Experimentamos várias satisfações, vários "ismos"; e quando eles não satisfazem, apelamos para a religião e seguimos gurus, um depois de outro, ou nos tornamos cínicos. O cinismo também proporciona grande satisfação. Nossa busca é sempre no sentido de um estado mental isento de toda e qualquer perturbação, de toda luta, na qual haja satisfação completa. Existirá possibilidade de completa satisfação em qualquer coisa que a mente busque? A mente anda em busca de suas próprias "projeções", que são proporcionadoras de satisfação, aprazimento; e no momento em que acha inconveniente uma dessas projeções, larga-a e passa a outra. Isto é, estamos em busca de um estado psicológico tão tranquilizador, tão conciliatório, que elimine todos os conflitos. Se examinarmos profundamente, veremos que um tal estado é uma impossibilidade, a não ser que vivamos na ilusão ou ligados a uma forma qualquer de asserção psicológica.
Pode o descontentamento encontrar satisfação permanente? E com o que é que estamos descontentes? Queremos um emprego melhor, mais dinheiro, uma esposa melhor, ou uma forma religiosa melhor? Se examinarmos com atenção, veremos que todo o nosso descontentamento é uma busca de satisfação permanente — e que a satisfação permanente é impossível. A própria segurança física é impossível. Quanto mais desejamos estar em segurança, tanto mais ficamos fechados, tanto mais nos tornamos nacionalistas, e o resultado final é a guerra. Nessas condições, enquanto andarmos em busca de satisfação, haverá conflito cada vez maior.
É possível ficarmos contentes? O que é contentamento, de fato? O que produz contentamento, como ele aparece? Sem dúvida, o contentamento só aparece quando compreendemos o que é. O que produz descontentamento é a maneira complexa por que encaramos o que é. Por causa do meu jeito de transformar o que é noutra coisa diferente, existe a luta do "vir a ser". Mas a mera aceitação do que é também cria um problema. Por certo, para compreender o que é, requer-se vigilância passiva, sem o desejo de transformá-lo em coisa diferente; isso significa que devemos estar passivamente conscientes do que é. Então é possível transcendermos o mero aspecto exterior do que é. O que é nunca é estático, embora a nossa reação possa ser estática.
Nosso problema, por conseguinte, não é a busca de satisfação definitiva, que chamamos Deus, ou de um melhor estado de relação, mas, sim, a compreensão do que é. Para compreender o que é, requer-se uma mente extraordinariamente ágil, que perceba a futilidade do desejo de transformar o que é em outra coisa, ou de comparar ou procurar conciliar o que é com outra coisa.
Essa compreensão não vem por meio da disciplina, do controle, ou do auto-sacrifício, mas sim, pelo afastamento dos obstáculos que nos impedem de ver diretamente o que é.
A satisfação é infindável, contínua; e a menos que percebamos isso, somos incapazes de aceitar o que é, tal como é.
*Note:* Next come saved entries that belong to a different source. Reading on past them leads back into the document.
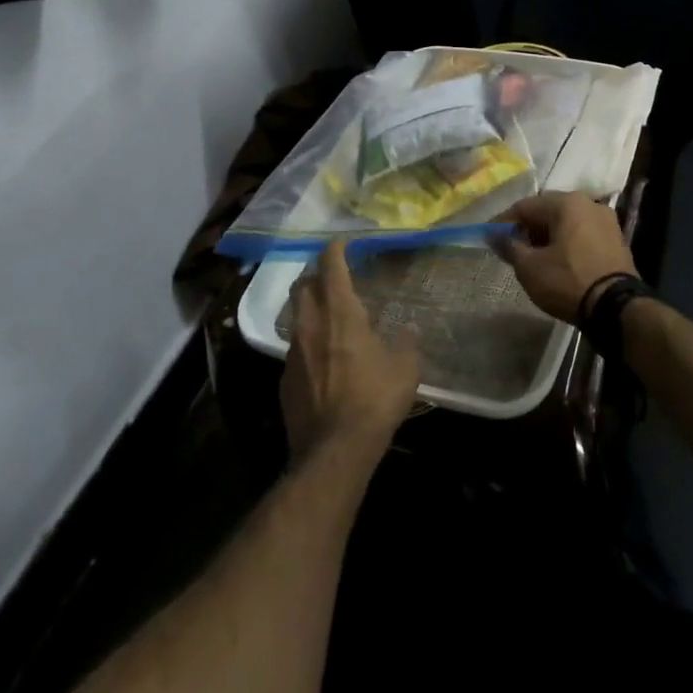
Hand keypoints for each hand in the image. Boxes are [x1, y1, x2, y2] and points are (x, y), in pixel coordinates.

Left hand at [281, 242, 420, 465]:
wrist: (335, 449)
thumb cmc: (375, 398)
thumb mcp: (404, 367)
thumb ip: (406, 342)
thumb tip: (408, 330)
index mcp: (340, 312)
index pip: (330, 266)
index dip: (335, 250)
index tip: (342, 243)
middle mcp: (310, 324)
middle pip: (303, 285)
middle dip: (316, 276)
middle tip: (333, 278)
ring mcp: (292, 352)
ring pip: (296, 317)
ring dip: (311, 310)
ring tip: (330, 318)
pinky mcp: (284, 379)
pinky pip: (294, 349)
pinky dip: (308, 343)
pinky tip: (324, 360)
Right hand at [494, 192, 636, 322]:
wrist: (616, 307)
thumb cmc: (567, 281)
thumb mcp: (530, 267)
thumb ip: (510, 246)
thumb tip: (497, 236)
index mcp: (567, 202)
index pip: (525, 206)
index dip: (503, 222)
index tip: (488, 236)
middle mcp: (589, 203)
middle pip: (548, 211)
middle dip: (527, 228)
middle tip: (510, 246)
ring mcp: (606, 221)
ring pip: (567, 222)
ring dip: (547, 235)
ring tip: (532, 256)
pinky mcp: (616, 240)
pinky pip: (582, 234)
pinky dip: (566, 243)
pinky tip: (557, 260)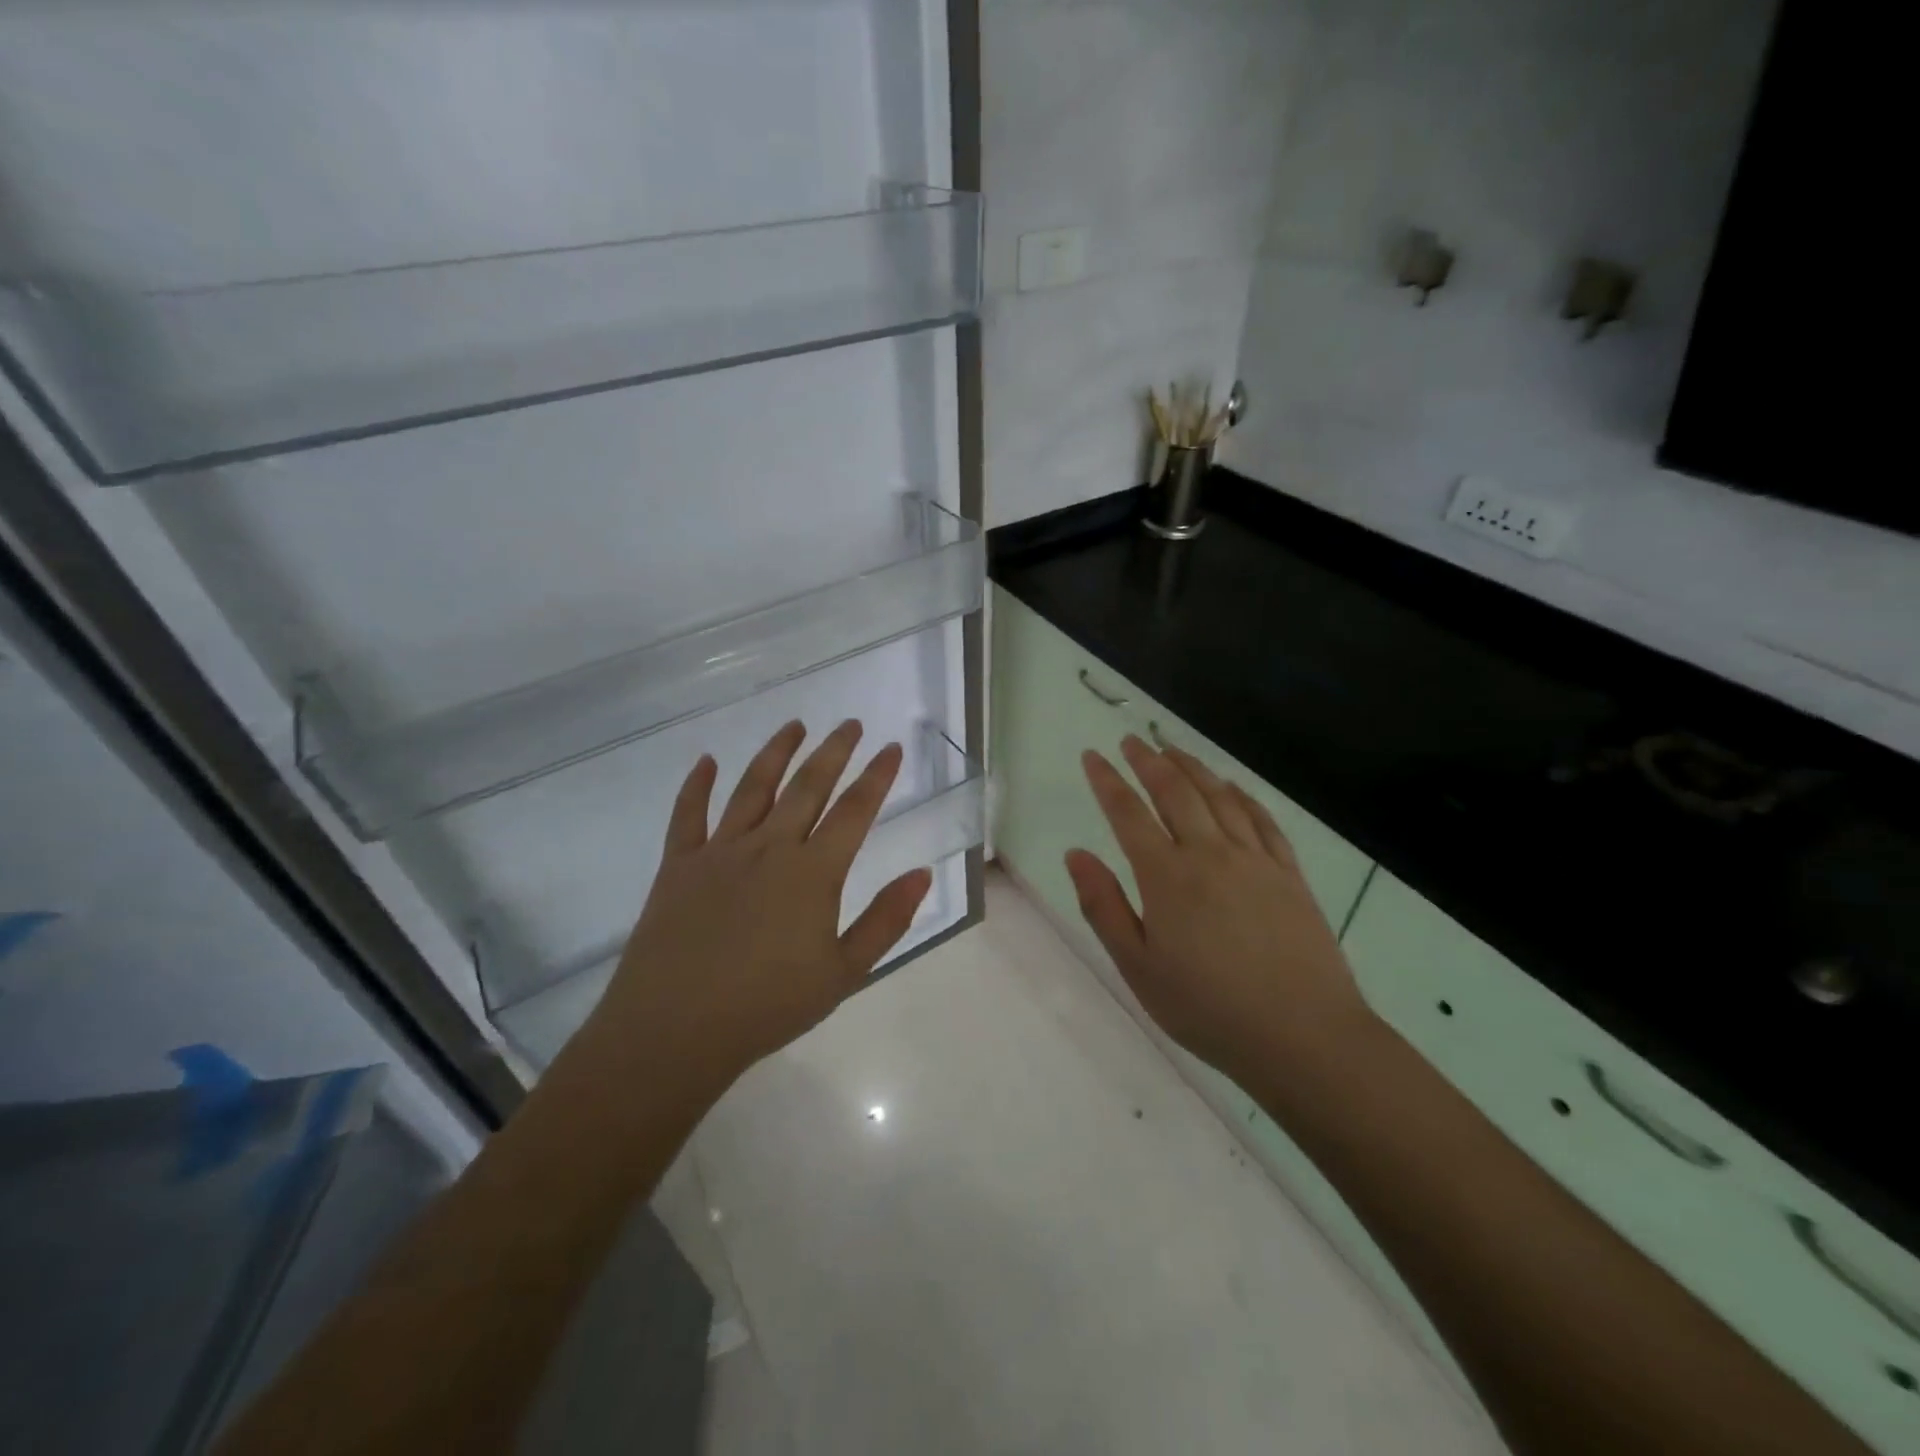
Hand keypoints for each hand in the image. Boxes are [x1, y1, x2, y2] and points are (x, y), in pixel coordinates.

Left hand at [583, 720, 933, 1091]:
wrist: (674, 1029)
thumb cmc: (768, 1006)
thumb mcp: (844, 972)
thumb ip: (886, 920)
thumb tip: (923, 873)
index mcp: (813, 872)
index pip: (854, 811)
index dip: (876, 776)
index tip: (891, 747)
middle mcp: (769, 848)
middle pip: (807, 787)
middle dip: (833, 751)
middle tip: (850, 724)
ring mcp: (720, 851)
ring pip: (753, 787)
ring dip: (776, 752)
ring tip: (795, 726)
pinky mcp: (679, 864)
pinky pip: (688, 814)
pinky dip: (697, 785)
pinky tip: (706, 761)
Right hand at [1065, 736, 1371, 1083]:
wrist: (1303, 1037)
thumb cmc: (1208, 1008)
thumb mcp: (1138, 967)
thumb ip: (1104, 906)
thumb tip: (1076, 854)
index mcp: (1167, 876)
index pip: (1128, 813)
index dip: (1107, 780)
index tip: (1092, 756)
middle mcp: (1210, 854)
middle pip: (1175, 791)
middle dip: (1148, 761)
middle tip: (1131, 741)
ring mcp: (1255, 859)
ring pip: (1218, 796)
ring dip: (1191, 767)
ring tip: (1172, 749)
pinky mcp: (1289, 873)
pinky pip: (1261, 819)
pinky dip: (1241, 794)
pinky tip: (1231, 786)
A relação direta com o que é, eis a ação correta. Ação baseada numa idéia não passa de autoprojeção. A idéia, o ideal, a ideologia, tudo isso faz parte do processo do pensamento, e o pensamento é uma reação a condicionamentos, em qualquer nível. Por conseguinte, o cultivo de uma idéia, de um ideal, de uma ideologia, é um círculo em que a mente fica encerrada. Quando percebemos todo o processo da mente e suas ardilosas manobras, só então há a compreensão produtiva de transformação.